Machine-readable electronics designs:
===

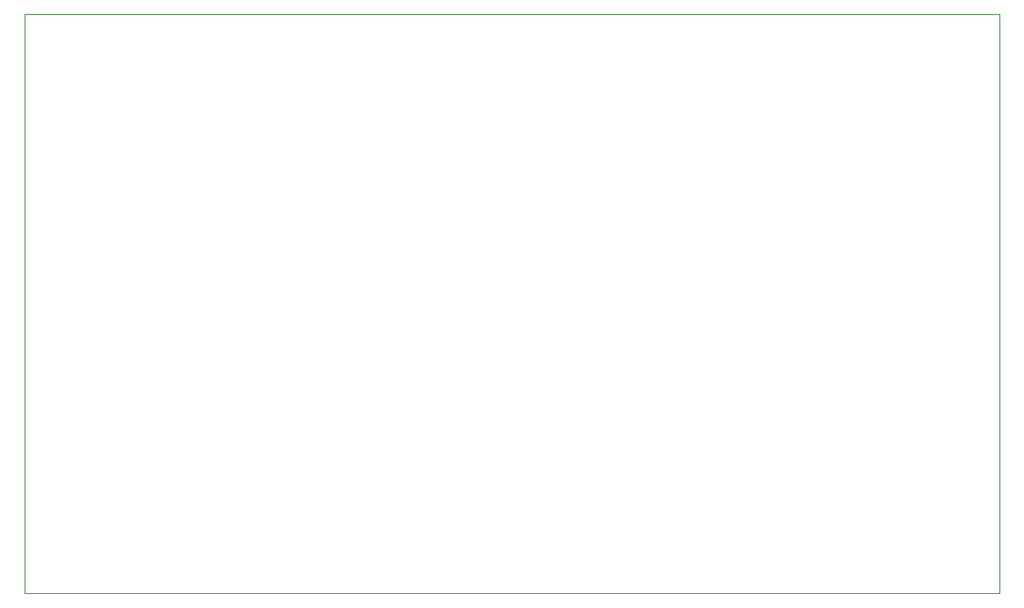
<source format=gbr>
G04 #@! TF.GenerationSoftware,KiCad,Pcbnew,(5.1.9-0-10_14)*
G04 #@! TF.CreationDate,2021-02-19T16:14:07+01:00*
G04 #@! TF.ProjectId,lt1115-phono-mm-mc,6c743131-3135-42d7-9068-6f6e6f2d6d6d,rev?*
G04 #@! TF.SameCoordinates,Original*
G04 #@! TF.FileFunction,Profile,NP*
%FSLAX46Y46*%
G04 Gerber Fmt 4.6, Leading zero omitted, Abs format (unit mm)*
G04 Created by KiCad (PCBNEW (5.1.9-0-10_14)) date 2021-02-19 16:14:07*
%MOMM*%
%LPD*%
G01*
G04 APERTURE LIST*
G04 #@! TA.AperFunction,Profile*
%ADD10C,0.050000*%
G04 #@! TD*
G04 APERTURE END LIST*
D10*
X74930000Y-149860000D02*
X74930000Y-93980000D01*
X168910000Y-149860000D02*
X74930000Y-149860000D01*
X168910000Y-93980000D02*
X168910000Y-149860000D01*
X74930000Y-93980000D02*
X168910000Y-93980000D01*
M02*

</source>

===

* **Directive**:
Pictures excluded, set down all the entries exactly.

* **Response area**:
<source format=gbr>
G04 #@! TF.GenerationSoftware,KiCad,Pcbnew,(5.1.9-0-10_14)*
G04 #@! TF.CreationDate,2021-02-19T16:14:07+01:00*
G04 #@! TF.ProjectId,lt1115-phono-mm-mc,6c743131-3135-42d7-9068-6f6e6f2d6d6d,rev?*
G04 #@! TF.SameCoordinates,Original*
G04 #@! TF.FileFunction,Profile,NP*
%FSLAX46Y46*%
G04 Gerber Fmt 4.6, Leading zero omitted, Abs format (unit mm)*
G04 Created by KiCad (PCBNEW (5.1.9-0-10_14)) date 2021-02-19 16:14:07*
%MOMM*%
%LPD*%
G01*
G04 APERTURE LIST*
G04 #@! TA.AperFunction,Profile*
%ADD10C,0.050000*%
G04 #@! TD*
G04 APERTURE END LIST*
D10*
X74930000Y-149860000D02*
X74930000Y-93980000D01*
X168910000Y-149860000D02*
X74930000Y-149860000D01*
X168910000Y-93980000D02*
X168910000Y-149860000D01*
X74930000Y-93980000D02*
X168910000Y-93980000D01*
M02*

</source>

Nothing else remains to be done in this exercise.